Education on issues related to restraint is emphasised. Ideally this should include training on managing aggressive and difficult patients. Staff should also be given information on the ethical and legal perspectives of the decision-making process with regard to compassion and the basic principles of respect for the patient (Beauchamp and Childress, 1994).
Finally, as with any in-house training, support and coping strategies must be provided, aimed at helping nurses to cope with their concerns about the use of restraints. The majority of nurses feel uncomfortable about, for example, placing a bed table in front of a patient, which they know will prevent that patient from mobilising (Robbins et al, 1987). Nurses are aware of their legal, moral and professional responsibilities, but with few available alternatives they are forced to continue implementing the same practices.

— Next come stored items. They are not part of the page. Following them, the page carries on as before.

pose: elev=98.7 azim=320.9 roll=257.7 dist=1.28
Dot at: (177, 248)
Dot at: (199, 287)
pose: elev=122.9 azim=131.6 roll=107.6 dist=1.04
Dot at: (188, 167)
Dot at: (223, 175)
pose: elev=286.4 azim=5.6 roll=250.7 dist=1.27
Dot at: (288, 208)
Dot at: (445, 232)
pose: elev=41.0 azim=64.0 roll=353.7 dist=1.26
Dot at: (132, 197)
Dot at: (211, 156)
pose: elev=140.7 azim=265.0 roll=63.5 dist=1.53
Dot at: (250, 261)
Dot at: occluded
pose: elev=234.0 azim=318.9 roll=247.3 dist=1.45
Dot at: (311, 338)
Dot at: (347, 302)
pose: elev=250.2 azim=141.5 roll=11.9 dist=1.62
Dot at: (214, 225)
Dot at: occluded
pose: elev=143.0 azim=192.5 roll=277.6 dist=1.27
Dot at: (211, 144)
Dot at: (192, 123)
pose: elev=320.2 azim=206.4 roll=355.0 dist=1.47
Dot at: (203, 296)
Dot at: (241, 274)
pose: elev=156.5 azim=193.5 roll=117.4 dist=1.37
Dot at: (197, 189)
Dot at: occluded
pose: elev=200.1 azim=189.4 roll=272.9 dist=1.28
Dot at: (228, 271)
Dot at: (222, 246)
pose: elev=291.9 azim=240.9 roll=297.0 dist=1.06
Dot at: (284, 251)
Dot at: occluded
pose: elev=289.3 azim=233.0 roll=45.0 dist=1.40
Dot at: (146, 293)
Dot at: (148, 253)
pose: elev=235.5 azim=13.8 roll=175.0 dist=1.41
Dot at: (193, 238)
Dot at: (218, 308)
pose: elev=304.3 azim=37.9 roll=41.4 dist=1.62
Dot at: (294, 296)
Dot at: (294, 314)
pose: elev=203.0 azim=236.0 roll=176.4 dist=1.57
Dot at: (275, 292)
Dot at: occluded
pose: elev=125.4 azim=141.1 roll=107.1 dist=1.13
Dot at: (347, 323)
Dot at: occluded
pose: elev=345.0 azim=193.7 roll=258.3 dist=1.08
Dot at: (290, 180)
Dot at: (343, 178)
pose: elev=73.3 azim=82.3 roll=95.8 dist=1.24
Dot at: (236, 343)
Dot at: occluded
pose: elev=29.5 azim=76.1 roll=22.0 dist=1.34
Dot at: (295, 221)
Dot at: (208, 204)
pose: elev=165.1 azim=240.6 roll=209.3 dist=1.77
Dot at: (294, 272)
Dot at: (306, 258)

The Declaration of Human Rights (1948), and the European Convention on Human Rights (1950) both state that restraint is only justified providing it does not involve inhumane or degrading treatment. But how does this relate to nurses’ clinical practice? If the law states that the act of restraining patients is an infringement of their human rights, and guidelines have been developed to support that principle, how is it possible for nurses to ensure these guidelines are sustained and enforced? A right that lacks value and cannot be implemented in practice is of no use to anyone.
It is clear that further work is required to reduce reliance on physical and chemical restraints in neuroscience settings. Nurses need to think and act more creatively in order to provide alternative measures of addressing challenging behaviour in their patients and to create a culture in which the use of physical and chemical restraint on patients is only considered after all reasonable alternatives have been exhausted.
Practitioners should perform a risk assessment before any form of restraint is considered or applied to patients whose behaviour is putting themselves or others at risk or compromising care. Some of the key recommendations from the benchmarking project include:
- Restraints should only be used when positive, non-restrictive procedures have failed to produce the desired behavioural change;
- The agreement of the patient must always be sought. Patients must be informed of the benefits that they might derive from the measures in question;
- The patient and/or the patient’s family/representative should be involved in discussions about the rationale for any use of restraint, desired outcomes and ethical and legal considerations;
- Intervention from the family should always be considered as a possible alternative to restraint;
- Any factors that predispose the patient to challenging behaviour, such as environment, time of day, pain, hunger or toileting should be considered and, where possible, addressed;
- The restraint measures that are applied should be the least restrictive necessary to achieve the desired effect;
- The use of restraint must be monitored and documented to evaluate its effectiveness;
- Any necessary measures should form part of the care plan for the patient;
- The use of less restrictive interventions should be attempted periodically and the results should be documented;
- Commercially produced restrainers should be consistently used - the use of bandage and tape is not acceptable;
- Visual observation must be made at least every 20 minutes while restraint is in use;
- The patient must be released from the restraint at least every two hours and the requirement for that restraint re-evaluated;
- Staff should be trained in the implementation and monitoring of the recommended interventions. Clear guidelines for staff should minimise the risk of mistakes being made;
- Whenever possible factors that cause the patient to behave in a way that results in the need for restraint should be treated and eliminated. It is essential for staff to fully assess and understand each patient’s history in order to determine why restraints have been used.
- This article has been double-blind peer-reviewed.